Can you output every row below word for word, leaving out the pictures?

----------------

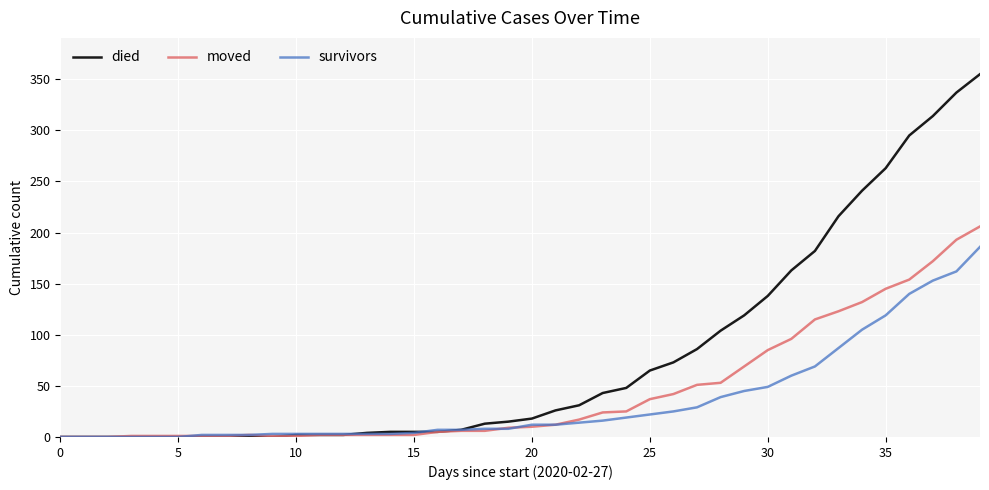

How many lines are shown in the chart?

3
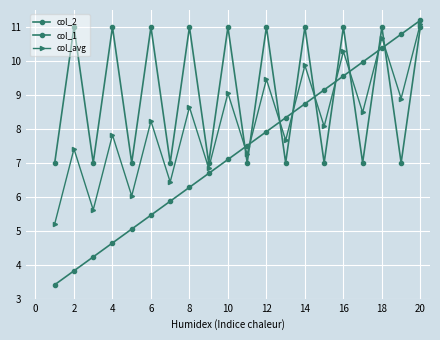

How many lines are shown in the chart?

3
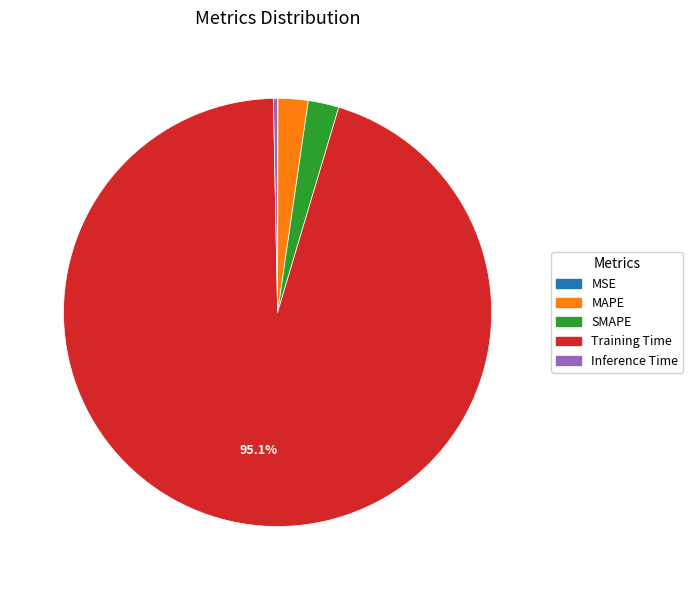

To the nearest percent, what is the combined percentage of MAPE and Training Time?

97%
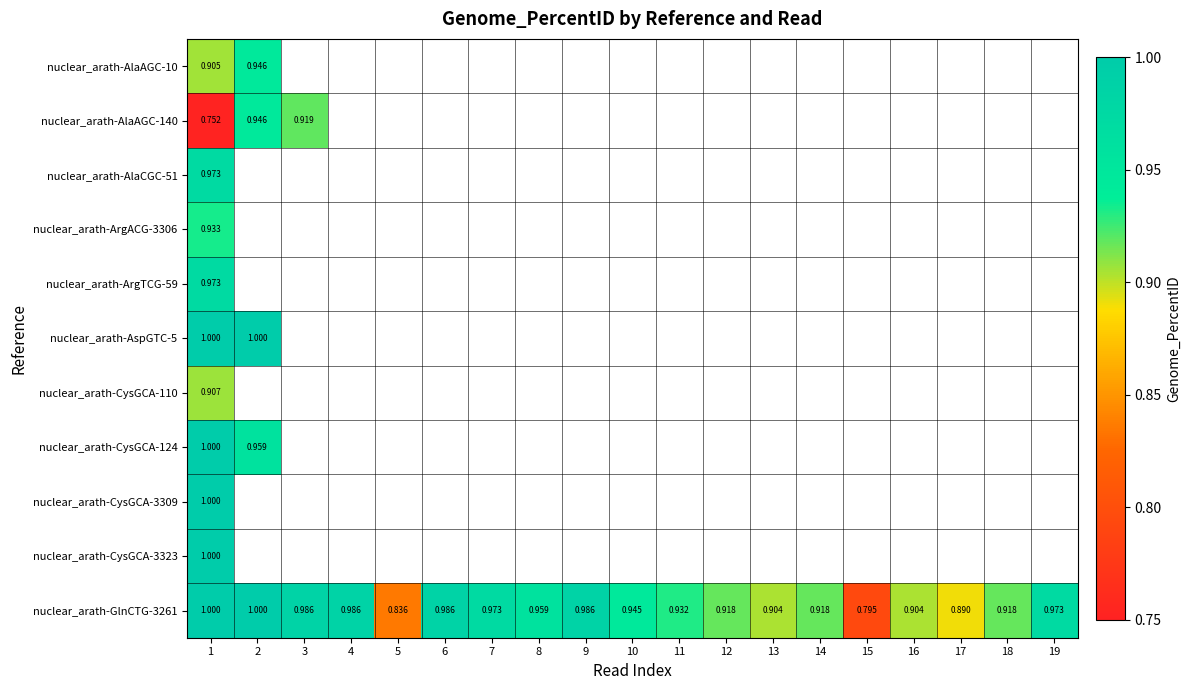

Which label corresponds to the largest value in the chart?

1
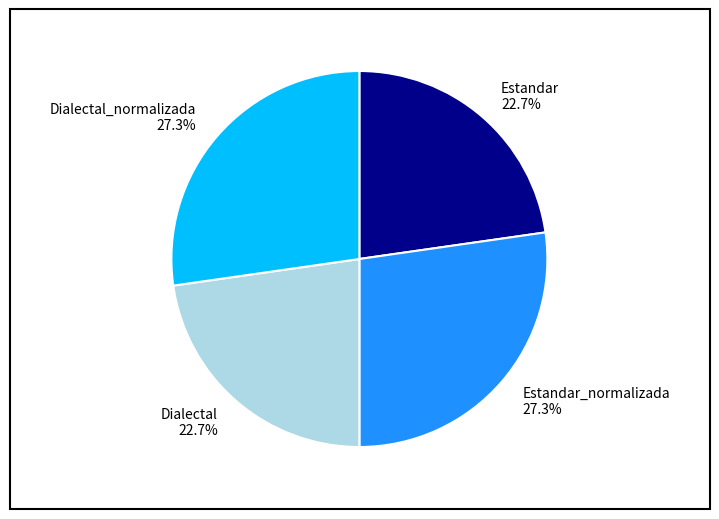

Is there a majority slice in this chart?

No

----------------

**ANSWER TO THE EXERCISE**
How many lines are shown in the chart?

3

How many lines are shown in the chart?

3

To the nearest percent, what is the combined percentage of MAPE and Training Time?

97%

Which label corresponds to the largest value in the chart?

1

Is there a majority slice in this chart?

No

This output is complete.